Проверьте понимание:
a - Когда, согласно тексту о судебном процессе, должно было состояться следующее открытое заседание суда?
b - Перепишите фрагмент текста о судебном процессе, начинающийся словами «Станислав Антонович Ратайчак» и заканчивающийся словами «слове Карл Радек.», и замените в нем «адвокаты» на «защитники».
c - Продолжите текст о судебном процессе, начав сразу после его последнего предложения.

Исходный текст:

После «заключительной экспертизы», как назвали короткую заминку за судейским столом газеты, председательствующий Ульрих объявил:
—
Дальнейшее заседание будет происходить, на основании статьи девятнадцать Уголовно-процессуального кодекса, при закрытых дверях. Следующее открытое заседание суда — двадцать восьмого января в четыре часа дня.
Подобные перерывы устраивались всякий раз, когда заходил разговор о «господине Г.» — в стенограмме следовало шесть точек — и «господине X.». В первом можно было заподозрить германского резидента, во втором — определенно японского. Но смутил появившийся в «Правде» заголовок: «Японский господин Ха, или дальневосточный псевдоним Троцкого».
Тут Фейхтвангер почувствовал, что в его голове все окончательно перепуталось.
В длинной обвинительной речи мелькали удивительные пассажи, немыслимые в нормальном суде.
—
Вот Ратайчак,— Вышинский, загнув пальцы книзу, пренебрежительно указал на начальника Главхимпрома НКТП.— Он сидит в задумчивой позе, не то германский, это так и осталось невыясненным до конца, не то польский разведчик, в этом не может быть сомнения, как ему полагается, лгун, обманщик и плут.
Станислав Антонович Ратайчак — личность, безусловно, неординарная. Служил в немецкой армии, в пятнадцатом году попал в русский плен, с первых дней революции — в РККА.
Такого человека — немец! — легче всего обвинить в шпионаже, но нужны хоть какие-то аргументы! А то: «...так и осталось невыясненным»... И что ему «полагается», Ратайчаку? Быть плутом от природы?
Непривычно вели себя и адвокаты. Не проронив в течение всего разбирательства ни единого слова, они выступили под занавес с уныло-стандартными, до смешного одинаковыми речами, не столько оправдывая, сколько обвиняя своих подзащитных, и тем не менее дружно просили о снисхождении.
—
Тут никакой гордости нет, какая тут может быть гордость... Я скажу, что не нужно нам этого снисхождения,— сказал в последнем слове Карл Радек.
Письма Троцкого, вокруг которых было столько наверчено, он, оказывается, заучивал наизусть, чтобы осведомить сообщников, а после сжигал. Так они в деле и фигурировали — в устном изложении.
Приговор не вызвал у осужденных ни протеста, ни удивления. Они выслушали его, стоя в полном молчании. Пятакова, Серебрякова, Лившица, Муралова, Дробниса, Богуславского, Норкина — тринадцать человек приговорили к расстрелу. Радека, Сокольникова и Арнольда, «как несущих ответственность, но не принимавших непосредственного участия в организации и осуществлении актов диверсий, вредительства, шпионажа и террористической деятельности», осудили на десять лет, инженера Строилова — на восемь.
—
Выбирай, кем хочешь быть: или шпионом, или террористом? — предложили Арнольду, завгару из Прокопьевска, следователи на допросе в Верхне-Уральской тюрьме.
Он выбрал терроризм и не мог понять, какая сила уберегла его от смертной казни.

Предоставленные записи:
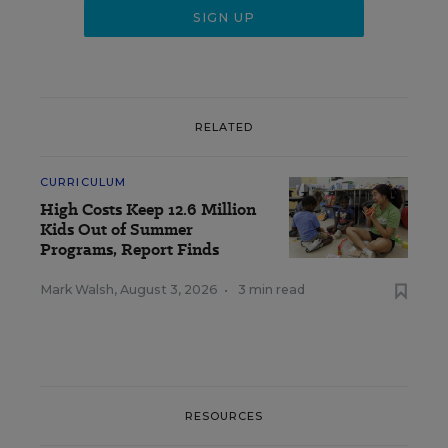
RELATED
CURRICULUM
High Costs Keep 12.6 Million
Kids Out of Summer
Programs, Report Finds
Mark Walsh
,
August 3, 2026
•
3 min read
RESOURCES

Ответы к заданиям:
a - Двадцать восьмого января в четыре часа дня.

b -
Станислав Антонович Ратайчак — личность, безусловно, неординарная. Служил в немецкой армии, в пятнадцатом году попал в русский плен, с первых дней революции — в РККА.
Такого человека — немец! — легче всего обвинить в шпионаже, но нужны хоть какие-то аргументы! А то: «...так и осталось невыясненным»... И что ему «полагается», Ратайчаку? Быть плутом от природы?
Непривычно вели себя и защитники. Не проронив в течение всего разбирательства ни единого слова, они выступили под занавес с уныло-стандартными, до смешного одинаковыми речами, не столько оправдывая, сколько обвиняя своих подзащитных, и тем не менее дружно просили о снисхождении.
—
Тут никакой гордости нет, какая тут может быть гордость... Я скажу, что не нужно нам этого снисхождения,— сказал в последнем слове Карл Радек.

c -
«Показались солдаты,— записал Фейхтвангер.— Они вначале подошли к четверым, не приговоренным к смерти. Один из солдат положил Радеку руку на плечо, по-видимому предлагая ему следовать за собой. И Радек пошел. Он обернулся, приветственно поднял руку, почти незаметно пожал плечами, кивнул остальным приговоренным к смерти, своим друзьям, и улыбнулся. Да, он улыбнулся».
Потом охранники в синих фуражках увели остальных, изобличенных в подготовке террористических актов против руководителей ВКП(б) и Советского правительства — товарищей Сталина, Молотова, Кагановича, Ворошилова, Орджоникидзе, Ежова, Жданова, Косиора, Эйхе, Постышева и Берия. В таком, еще непривычном порядке и было перечислено.
Главные же вдохновители преступного умысла оставались пока безнаказанными. На это прямо указывало дополнение к приговору, вошедшее в законную силу:
«Высланные в 1929 г. за пределы СССР и лишенные от 20-го февраля 1932 г. права гражданства СССР враги народа Троцкий Лев Давидович и его сын Седов Лев Львович, изобличенные показаниями... в случае их обнаружения на территории СССР подлежат немедленному аресту и преданию суду».
Проводив взглядом тех, кому предстояло умереть уже через считанные минуты, Вышинский задержался на затылке Серебрякова. Леонид Петрович уходил с поднятой головой.
С дачей все устроилось самым лучшим образом. За свой дом Андрей Януарьевич получил сполна от нового пайщика Бородина, бывшего политического советника Сунь Ятсена. Балансовая стоимость потянула без малого на сорок тысяч. На серебряковском участке, целиком отошедшем прокурору Союза, произвели капитальный ремонт. И тут Вышинский предпринял непревзойденный, прямо-таки изумительный трюк. Передав дачу из кооперативного владения в государственное — в подчиненную лично ему союзную прокуратуру, он вернул затраченные на капитальный, на самом деле фиктивный, ремонт кровные двадцать тысяч и плюс к тому серебряковский пай в семнадцать с половиной тысяч рублей.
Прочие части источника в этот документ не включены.